La déclaration n’a pas tardé à enflammer les débats : le Premier ministre François Bayrou a présenté sa stratégie pour réaliser 44 milliards d’euros d’économies sur le budget 2026. Parmi les pistes évoquées, la suppression de deux jours fériés suscite une vive controverse, au-delà même des cercles politiques.
Objectif affiché : restaurer la soutenabilité budgétaire de l’État sans recourir à une hausse massive des impôts. D’après plusieurs économistes, chaque jour férié travaillé rapporterait environ 2 milliards d’euros à l’économie nationale. De quoi alléger significativement le déficit public.

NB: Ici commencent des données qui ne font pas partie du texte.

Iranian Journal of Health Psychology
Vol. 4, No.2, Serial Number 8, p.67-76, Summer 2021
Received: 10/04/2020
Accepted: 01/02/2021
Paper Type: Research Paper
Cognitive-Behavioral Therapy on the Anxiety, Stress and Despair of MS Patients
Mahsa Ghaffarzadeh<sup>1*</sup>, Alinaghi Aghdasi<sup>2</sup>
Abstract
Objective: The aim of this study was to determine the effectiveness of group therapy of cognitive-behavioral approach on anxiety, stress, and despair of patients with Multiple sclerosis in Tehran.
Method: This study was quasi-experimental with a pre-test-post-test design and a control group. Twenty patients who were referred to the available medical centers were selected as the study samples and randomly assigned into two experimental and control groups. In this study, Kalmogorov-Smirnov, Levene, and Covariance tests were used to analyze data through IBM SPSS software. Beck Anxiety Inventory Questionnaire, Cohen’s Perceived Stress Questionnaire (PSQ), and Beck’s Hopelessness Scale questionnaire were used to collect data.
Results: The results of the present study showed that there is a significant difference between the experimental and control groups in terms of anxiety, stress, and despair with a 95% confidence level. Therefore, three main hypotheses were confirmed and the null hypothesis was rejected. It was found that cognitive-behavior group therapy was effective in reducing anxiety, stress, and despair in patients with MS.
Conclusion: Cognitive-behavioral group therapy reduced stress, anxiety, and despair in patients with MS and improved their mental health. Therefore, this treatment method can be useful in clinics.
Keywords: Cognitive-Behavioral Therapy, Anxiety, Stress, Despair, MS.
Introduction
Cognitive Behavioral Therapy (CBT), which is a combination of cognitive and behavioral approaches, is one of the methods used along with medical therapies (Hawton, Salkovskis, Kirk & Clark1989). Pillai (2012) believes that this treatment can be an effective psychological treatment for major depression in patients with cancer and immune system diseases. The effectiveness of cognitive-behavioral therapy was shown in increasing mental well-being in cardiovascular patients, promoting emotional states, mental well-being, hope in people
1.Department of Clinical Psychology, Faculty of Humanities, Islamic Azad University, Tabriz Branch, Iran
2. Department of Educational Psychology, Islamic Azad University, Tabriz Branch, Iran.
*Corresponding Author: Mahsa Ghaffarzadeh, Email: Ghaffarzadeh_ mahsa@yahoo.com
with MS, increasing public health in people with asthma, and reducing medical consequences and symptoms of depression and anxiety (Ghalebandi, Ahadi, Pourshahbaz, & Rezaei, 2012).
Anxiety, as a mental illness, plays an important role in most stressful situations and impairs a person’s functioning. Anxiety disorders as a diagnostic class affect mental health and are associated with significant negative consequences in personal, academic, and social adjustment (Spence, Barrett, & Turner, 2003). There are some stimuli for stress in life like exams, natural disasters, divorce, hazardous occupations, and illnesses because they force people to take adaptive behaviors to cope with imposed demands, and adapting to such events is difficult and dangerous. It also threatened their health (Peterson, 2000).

Mais la pilule passe mal. Bertrand, salarié dans la grande distribution, s’insurge : « C’est un acquis social. Revenir là-dessus, c’est honteux. On nous enlève déjà du pouvoir d’achat, maintenant ils veulent aussi nos jours de repos ? » Pour de nombreux Français, cette proposition touche à un équilibre déjà précaire entre vie professionnelle et personnelle.
À l’inverse, Henri, patron d’une PME, y voit une décision de bon sens : « Les jours fériés, pour les patrons, on les a oubliés depuis longtemps. On croule sous les charges et les obligations. Travailler deux jours de plus ? Mais nous on travaille tout le temps, on ne sait plus ce qu'est un jour férié ». Il pointe du doigt une réalité souvent ignorée : les employeurs travaillent trop souvent bien au-delà des jours ouvrables, week-ends compris.
Si la France reste dans le peloton de tête mondial en matière de jours fériés et congés (près de 36 jours en cumulant les deux, selon l’INSEE), certains experts appellent à relativiser l’impact d’une telle mesure. « Cela ferait rentrer de l’argent, certes, mais cela ne compenserait qu’en partie les besoins de financement actuels de l’État », nuance un analyste budgétaire.
D’autres y voient surtout une manœuvre politique destinée à polariser le débat. Pour un politologue interrogé par Le Mémento, « C’est une tactique classique : lancer une proposition symbolique pour focaliser les réactions, pendant que les arbitrages plus structurants passent discrètement. »
Reste que les jours fériés occupent une place symbolique forte dans la mémoire sociale française, souvent associés à des fêtes religieuses ou historiques. Y toucher revient à bousculer un consensus tacite, hérité du compromis républicain.
En pleine période d’inflation, de tensions sociales et de perte de repères collectifs, la proposition de Bayrou, si elle se transforme en réforme, pourrait raviver les fractures profondes d’un pays qui peine à se réconcilier avec l’idée d’effort partagé.
Le débat ne fait que commencer. Mais il promet d’être aussi sensible que clivant.